Your task: Within the records, say how many lines include the word "bulochkalar"; the answer should be the number and no more.

(Saved entries)
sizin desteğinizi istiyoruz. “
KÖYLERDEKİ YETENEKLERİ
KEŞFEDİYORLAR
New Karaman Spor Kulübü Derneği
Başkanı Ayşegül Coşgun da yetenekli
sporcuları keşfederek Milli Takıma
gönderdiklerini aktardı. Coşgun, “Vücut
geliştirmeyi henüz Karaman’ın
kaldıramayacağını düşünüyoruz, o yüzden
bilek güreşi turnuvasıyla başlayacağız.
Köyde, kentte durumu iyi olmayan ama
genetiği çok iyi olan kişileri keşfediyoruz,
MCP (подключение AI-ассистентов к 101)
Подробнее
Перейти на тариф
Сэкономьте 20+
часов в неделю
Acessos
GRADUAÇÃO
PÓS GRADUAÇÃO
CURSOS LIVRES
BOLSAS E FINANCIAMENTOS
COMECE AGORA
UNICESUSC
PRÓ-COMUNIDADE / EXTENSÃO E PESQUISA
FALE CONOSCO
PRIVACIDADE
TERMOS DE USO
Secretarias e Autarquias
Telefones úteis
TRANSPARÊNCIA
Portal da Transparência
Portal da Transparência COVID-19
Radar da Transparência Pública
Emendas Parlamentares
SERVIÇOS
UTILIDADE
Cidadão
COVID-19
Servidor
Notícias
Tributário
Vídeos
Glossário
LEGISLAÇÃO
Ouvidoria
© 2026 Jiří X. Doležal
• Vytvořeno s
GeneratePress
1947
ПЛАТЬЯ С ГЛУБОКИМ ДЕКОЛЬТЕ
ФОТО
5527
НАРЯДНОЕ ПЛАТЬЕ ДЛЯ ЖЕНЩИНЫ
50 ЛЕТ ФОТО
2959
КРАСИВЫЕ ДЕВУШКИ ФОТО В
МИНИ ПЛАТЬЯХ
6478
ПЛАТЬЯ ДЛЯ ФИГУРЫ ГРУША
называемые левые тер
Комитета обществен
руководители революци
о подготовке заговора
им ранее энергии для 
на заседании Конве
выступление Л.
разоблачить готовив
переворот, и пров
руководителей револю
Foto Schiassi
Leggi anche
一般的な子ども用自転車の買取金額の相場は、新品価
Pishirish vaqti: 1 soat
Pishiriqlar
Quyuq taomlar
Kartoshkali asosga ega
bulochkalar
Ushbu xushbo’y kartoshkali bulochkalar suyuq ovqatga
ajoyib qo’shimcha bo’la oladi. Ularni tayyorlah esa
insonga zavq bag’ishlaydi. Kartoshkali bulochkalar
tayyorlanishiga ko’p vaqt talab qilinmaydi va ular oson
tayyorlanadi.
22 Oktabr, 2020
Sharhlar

Solution to the exercise: 3